La violence islamiste allait servir d’épouvantail et de cheval de Troie. La menace djihadiste contre les valeurs occidentales allait servir pour rallier les plus sceptiques du camp occidental, et ouvrir des perspectives dans toutes les régions où la Qaeda jouerait le rôle qu’on attendait d’elle. Quitte à lui donner un coup de main, au besoin.
Ils déstabilisèrent l’Irak, après l’avoir utilisé contre l’Iran. Beaucoup de gens croient qu’ils ont échoué en Irak. C’est faux ! Ils sont arrivés exactement où ils voulaient. Leur prochain objectif est de détacher le Kurdistan du reste du pays, après lui avoir adjoint le maximum de champs pétrolifères et en avoir fait le principal allié d’Israël dans la sous région. Le reste sera partagé entre deux états, chiite et sunnite, vassaux des américains. Ce n’est pas fortuit, si aujourd’hui l’exploitation hydrocarbure et la « reconstruction » du pays a été raflée par des groupes appartenant à des néo cons, comme Dick Cheney.

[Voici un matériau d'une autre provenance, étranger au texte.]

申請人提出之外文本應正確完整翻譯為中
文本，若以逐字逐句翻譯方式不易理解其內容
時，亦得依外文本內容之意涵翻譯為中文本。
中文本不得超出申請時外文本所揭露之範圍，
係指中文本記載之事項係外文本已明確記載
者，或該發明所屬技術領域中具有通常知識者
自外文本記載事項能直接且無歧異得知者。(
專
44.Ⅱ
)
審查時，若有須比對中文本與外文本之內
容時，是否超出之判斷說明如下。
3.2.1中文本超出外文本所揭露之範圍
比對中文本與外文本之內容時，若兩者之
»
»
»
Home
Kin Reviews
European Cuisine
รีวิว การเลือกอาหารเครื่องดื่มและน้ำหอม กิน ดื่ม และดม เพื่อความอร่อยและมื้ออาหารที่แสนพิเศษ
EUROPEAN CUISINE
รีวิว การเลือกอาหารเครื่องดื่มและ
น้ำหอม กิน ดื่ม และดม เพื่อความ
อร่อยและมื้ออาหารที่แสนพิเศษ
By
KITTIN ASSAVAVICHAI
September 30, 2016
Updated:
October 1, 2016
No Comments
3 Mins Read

Le nombre de morts américains, environ 4000, n’à aucune sorte d’importance dans la stratégie, si ce n’est le petit impact médiatique, très modéré par les médias acquis. D’autant que le plus grand nombre de tués, est d’origine hispanique, noire, ou d’immigrants clandestins qui s’engagent pour obtenir la Green card.

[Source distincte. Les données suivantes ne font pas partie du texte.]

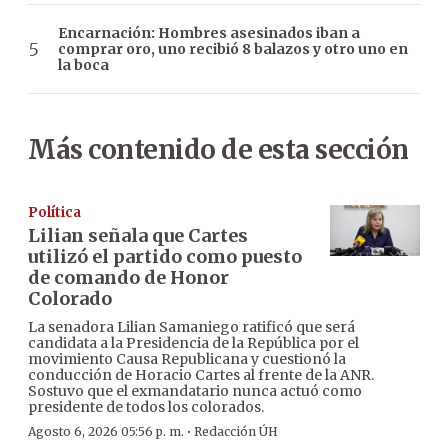
Encarnación: Hombres asesinados iban a
comprar oro, uno recibió 8 balazos y otro uno en
la boca
Más contenido de esta sección
Política
Lilian señala que Cartes
utilizó el partido como puesto
de comando de Honor
Colorado
La senadora Lilian Samaniego ratificó que será
candidata a la Presidencia de la República por el
movimiento Causa Republicana y cuestionó la
conducción de Horacio Cartes al frente de la ANR.
Sostuvo que el exmandatario nunca actuó como
presidente de todos los colorados.
·
Agosto 6, 2026 05:56 p. m.
Redacción ÚH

L’installation dans notre région obéit à la même démarche et ce sont les mêmes ressorts qui la sous tendent.
L’ouverture du bureau du FBI à Alger se situe dans la même logique.
Ceux qui voient dans le FBI, une sorte d’institution du bien et un moyen efficace pour lutter contre le terrorisme se trompent lourdement.
Le FBI est un outil, très efficace en effet, entre les mains de ceux qui ne nous veulent pas du bien, qui sont décidés à nous mettre sous leur contrôle et à piller nos richesses.
En Irak, dans l’affaire du massacre de populations civiles, 17 morts, en septembre dernier, par les mercenaires de BlakWater, une enquête préliminaire et de nombreux témoignages établirent que les mercenaires n’avaient pas tiré pour se défendre, mais délibérément, pour tuer des civils. C’est un réflexe sadique de tir aux pigeons. Dans une autre affaire,une vidéo filmé par le tireur lui-même, montre un mercenaire en train de tirer, depuis son véhicule, sur des automobilistes irakiens, en chantant à tue tête.
Sur l’insistance du gouvernement irakien, pourtant à la solde des américains, les contrats de Black Water furent suspendus, en attendant les conclusions d’une enquête officielle confiée au …FBI..
Celui-ci devait rendre son rapport avant une décision définitive sur BlakWater. A ma connaissance, le rapport n’a pas été rendu public. Parce que l’implication de BlackWater dans un carnage délibéré ne fait aucun doute. Sinon le FBI se serait empressé de rendre ses conclusions. Pourtant, malgré cela, BlackWater s’est réinstallée en Irak, avec les mêmes mercenaires, et a signé de nouveaux contrats qui se comptent en dizaines de millions de dollars. Récemment, un mercenaire irakien, Ala Mohamed Ali, qui s’était rendu coupable d’une agression au couteau sur un de ses collègues, a défrayé la chronique des journaux américains. Son cas est monté jusqu’aux plus hautes sphères américaines, et il a été décidé de le traduire devant une juridiction militaire américaine. On ne badine pas avec la discipline.
Surtout lorsqu’on est irakien.
Mais des massacres quotidiens de BlackWater, nul n’a cure.
Le FBI a joué le jeu.
C’est ce FBI là, qui s’installe à Alger.